---------- Data provided ----------

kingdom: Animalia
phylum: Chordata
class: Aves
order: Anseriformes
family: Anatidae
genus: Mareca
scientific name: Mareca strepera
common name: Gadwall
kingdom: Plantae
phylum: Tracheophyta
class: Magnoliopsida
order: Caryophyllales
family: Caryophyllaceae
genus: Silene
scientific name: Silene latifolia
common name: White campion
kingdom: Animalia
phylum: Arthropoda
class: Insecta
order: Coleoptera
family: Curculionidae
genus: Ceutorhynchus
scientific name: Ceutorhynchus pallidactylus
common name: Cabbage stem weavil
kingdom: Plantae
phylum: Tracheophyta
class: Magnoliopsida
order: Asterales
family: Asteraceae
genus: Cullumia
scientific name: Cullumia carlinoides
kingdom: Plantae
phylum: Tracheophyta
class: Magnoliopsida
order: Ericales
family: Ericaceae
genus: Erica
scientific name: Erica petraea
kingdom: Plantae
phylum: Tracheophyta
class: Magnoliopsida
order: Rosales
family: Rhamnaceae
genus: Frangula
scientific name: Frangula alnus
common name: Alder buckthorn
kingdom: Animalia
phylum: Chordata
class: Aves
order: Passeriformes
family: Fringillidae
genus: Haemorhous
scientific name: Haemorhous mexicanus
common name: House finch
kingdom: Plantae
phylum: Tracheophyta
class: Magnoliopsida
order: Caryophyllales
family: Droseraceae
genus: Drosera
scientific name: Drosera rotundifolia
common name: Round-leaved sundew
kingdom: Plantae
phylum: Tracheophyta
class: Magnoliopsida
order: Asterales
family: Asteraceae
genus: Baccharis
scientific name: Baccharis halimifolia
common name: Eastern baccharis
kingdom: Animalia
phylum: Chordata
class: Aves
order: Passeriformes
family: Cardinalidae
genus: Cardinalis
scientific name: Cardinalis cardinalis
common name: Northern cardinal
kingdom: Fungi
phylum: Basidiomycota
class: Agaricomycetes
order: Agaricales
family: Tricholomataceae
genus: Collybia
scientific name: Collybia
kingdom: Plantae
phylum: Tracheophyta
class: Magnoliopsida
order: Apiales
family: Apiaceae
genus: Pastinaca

----------

### Exercise task
Convert every line in the rows above into one numbered list, leaving out any blank lines.

### Answer to this task
1. kingdom: Animalia
2. phylum: Chordata
3. class: Aves
4. order: Anseriformes
5. family: Anatidae
6. genus: Mareca
7. scientific name: Mareca strepera
8. common name: Gadwall
9. kingdom: Plantae
10. phylum: Tracheophyta
11. class: Magnoliopsida
12. order: Caryophyllales
13. family: Caryophyllaceae
14. genus: Silene
15. scientific name: Silene latifolia
16. common name: White campion
17. kingdom: Animalia
18. phylum: Arthropoda
19. class: Insecta
20. order: Coleoptera
21. family: Curculionidae
22. genus: Ceutorhynchus
23. scientific name: Ceutorhynchus pallidactylus
24. common name: Cabbage stem weavil
25. kingdom: Plantae
26. phylum: Tracheophyta
27. class: Magnoliopsida
28. order: Asterales
29. family: Asteraceae
30. genus: Cullumia
31. scientific name: Cullumia carlinoides
32. kingdom: Plantae
33. phylum: Tracheophyta
34. class: Magnoliopsida
35. order: Ericales
36. family: Ericaceae
37. genus: Erica
38. scientific name: Erica petraea
39. kingdom: Plantae
40. phylum: Tracheophyta
41. class: Magnoliopsida
42. order: Rosales
43. family: Rhamnaceae
44. genus: Frangula
45. scientific name: Frangula alnus
46. common name: Alder buckthorn
47. kingdom: Animalia
48. phylum: Chordata
49. class: Aves
50. order: Passeriformes
51. family: Fringillidae
52. genus: Haemorhous
53. scientific name: Haemorhous mexicanus
54. common name: House finch
55. kingdom: Plantae
56. phylum: Tracheophyta
57. class: Magnoliopsida
58. order: Caryophyllales
59. family: Droseraceae
60. genus: Drosera
61. scientific name: Drosera rotundifolia
62. common name: Round-leaved sundew
63. kingdom: Plantae
64. phylum: Tracheophyta
65. class: Magnoliopsida
66. order: Asterales
67. family: Asteraceae
68. genus: Baccharis
69. scientific name: Baccharis halimifolia
70. common name: Eastern baccharis
71. kingdom: Animalia
72. phylum: Chordata
73. class: Aves
74. order: Passeriformes
75. family: Cardinalidae
76. genus: Cardinalis
77. scientific name: Cardinalis cardinalis
78. common name: Northern cardinal
79. kingdom: Fungi
80. phylum: Basidiomycota
81. class: Agaricomycetes
82. order: Agaricales
83. family: Tricholomataceae
84. genus: Collybia
85. scientific name: Collybia
86. kingdom: Plantae
87. phylum: Tracheophyta
88. class: Magnoliopsida
89. order: Apiales
90. family: Apiaceae
91. genus: Pastinaca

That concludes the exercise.